CVE-2016-10729
Description
Amanda 3.3.1's runtar setuid binary allows command injection via extra arguments after --create, letting a backup user gain root.
AI Insight
LLM-synthesized narrative grounded in this CVE's description and references.
Amanda 3.3.1's runtar setuid binary allows command injection via extra arguments after --create, letting a backup user gain root.
Vulnerability
In Amanda 3.3.1, the runtar binary is installed setuid root and owned by the backup group. It fails to sanitize arguments supplied after the --create option, allowing command injection. A user in the backup group can execute arbitrary commands as root by passing a crafted --rsh-command argument [1].
Exploitation
An attacker must have a shell account on the client machine and be a member of the backup group (gid 34). The attacker compiles a payload, such as a program that adds a root user via system("echo r00t::0:0::/:/bin/sh >> /etc/passwd"), then invokes the runtar binary with arguments like NOCONFIG tar --create --rsh-command=/path/to/exploit -vf localhost:/tmp/lol /etc/passwd. The runtar binary executes the payload with root privileges, allowing immediate root access [1].
Impact
Successful exploitation gives the attacker full root privileges on the affected host, allowing them to read, modify, or delete any file, and potentially pivot to other systems from the privileged position. The integrity of the backup client is completely compromised [1].
Mitigation
Amanda 3.3.1 is affected; no official patch or fixed version has been disclosed in the available references [1]. Administrators should limit membership in the backup group to only trusted users and, if possible, remove the setuid bit from runtar or restrict its execution pending an update.
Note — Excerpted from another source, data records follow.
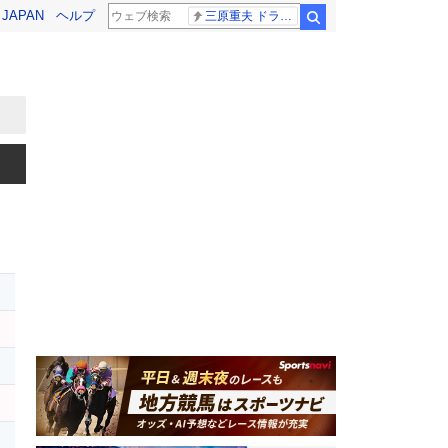
! JAPAN
ヘルプ
三原重夫 ドラマー
検索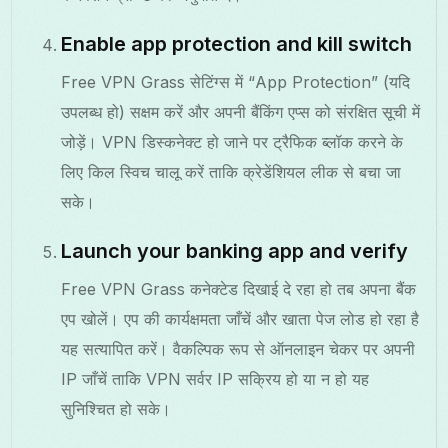
Enable app protection and kill switch
Free VPN Grass सेटिंग्स में “App Protection” (यदि
उपलब्ध हो) सक्षम करें और अपनी बैंकिंग एप्स को संरक्षित सूची में
जोड़ें। VPN डिस्कनेक्ट हो जाने पर ट्रैफिक ब्लॉक करने के
लिए किल स्विच चालू करें ताकि क्रेडेंशियल लीक से बचा जा
सके।
Launch your banking app and verify
Free VPN Grass कनेक्टेड दिखाई दे रहा हो तब अपना बैंक
एप खोलें। एप की कार्यक्षमता जाँचें और खाता पेज लोड हो रहा है
यह सत्यापित करें। वैकल्पिक रूप से ऑनलाइन चेकर पर अपनी
IP जाँचें ताकि VPN सर्वर IP सक्रिय हो या न हो यह
सुनिश्चित हो सके।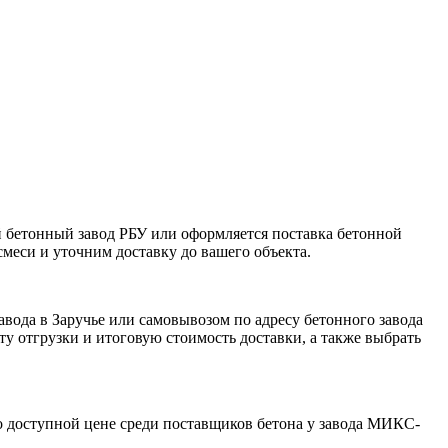
й бетонный завод РБУ или оформляется поставка бетонной
смеси и уточним доставку до вашего объекта.
вода в Заручье или самовывозом по адресу бетонного завода
у отгрузки и итоговую стоимость доставки, а также выбрать
о доступной цене среди поставщиков бетона у завода МИКС-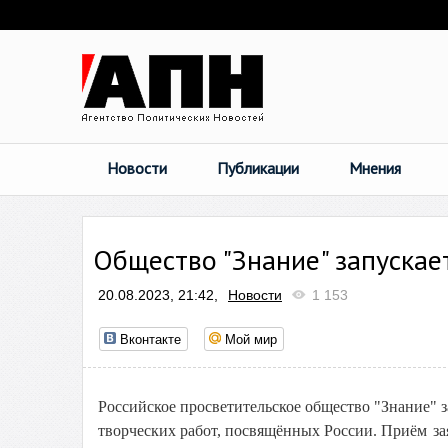
Новости
Публикации
Мнения
Общество "Знание" запускае
20.08.2023, 21:42,
Новости
1 153
Вконтакте
Мой мир
Российское просветительское общество "Знание" 
творческих работ, посвящённых России.
Приём з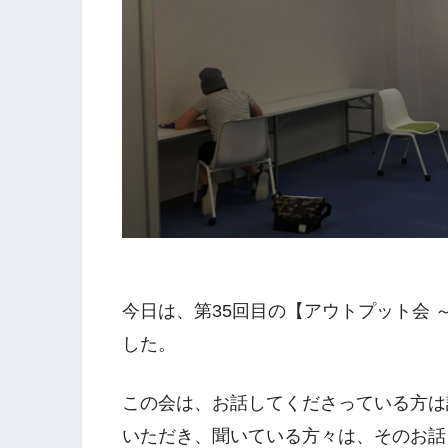
今日は、第35回目の【アウトプット会
した。
この会は、お話してくださっている方は
いただき、聞いている方々は、そのお話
The vulnerability is not listed on the CISA Known Exploited Vulnerabilities (KEV) catalog.
AI Insight generated on May 26, 2026. Synthesized from this CVE's description and the cited reference URLs; citations are validated against the source bundle.
Affected products
3- osv-coords2 versionspkg:rpm/suse/amanda&distro=SUSE%20Linux%20Enterprise%20Server%2011%20SP4pkg:rpm/suse/amanda&distro=SUSE%20Linux%20Enterprise%20Server%20for%20SAP%20Applications%2011%20SP4
< 2.5.2.1-188.5.1+ 1 more
- (no CPE)range: < 2.5.2.1-188.5.1
- (no CPE)range: < 2.5.2.1-188.5.1
Patches
0No patches discovered yet.
Vulnerability mechanics
Root cause
"The setuid root binary "runtar" does not validate or restrict additional arguments supplied after the --create flag, allowing command injection."
Attack vector
An attacker who already possesses backup privileges (membership in the "backup" group) can invoke the setuid root binary `/usr/lib/amanda/runtar` with crafted arguments. By supplying `--rsh-command=/tmp/x` after `--create`, the attacker forces tar to execute an arbitrary binary as root. The exploit shown in [ref_id=1] uses this to append a new root user to `/etc/passwd`, achieving full privilege escalation.
Affected code
The vulnerable binary is `/usr/lib/amanda/runtar`, a setuid root executable. The advisory [ref_id=1] states that it "does not check for additional arguments supplied after --create". No source code or patch is provided in the bundle, so the exact vulnerable function is not identified.
What the fix does
No patch is included in the bundle. The advisory [ref_id=1] identifies the root cause as the "runtar" setuid binary failing to check for additional arguments supplied after `--create`. A proper fix would sanitize or restrict the arguments passed to tar, preventing users from injecting options like `--rsh-command` that redirect execution to an attacker-controlled binary.
Preconditions
- authAttacker must have a shell account on the client machine and be a member of the 'backup' group (or otherwise have permission to execute the setuid 'runtar' binary).
- configThe 'runtar' binary must be installed setuid root (default permissions: -rwsr-xr-- root backup).
- inputAttacker must be able to compile or place an executable (e.g., /tmp/x) on the filesystem.
Reproduction
1. Compile a helper binary that escalates privileges (e.g., adds a root user to /etc/passwd). 2. Run: `/usr/lib/amanda/runtar NOCONFIG tar --create --rsh-command=/tmp/x -vf localhost:/tmp/lol /etc/passwd`. 3. The injected `--rsh-command` argument causes tar to execute `/tmp/x` as root. 4. Switch to the newly created root user. Full reproduction steps and source code are provided in [ref_id=1].
Generated on May 26, 2026. Inputs: CWE entries + fix-commit diffs from this CVE's patches. Citations validated against bundle.
References
1- www.exploit-db.com/exploits/39217/mitreexploitx_refsource_EXPLOIT-DB
News mentions
0No linked articles in our index yet.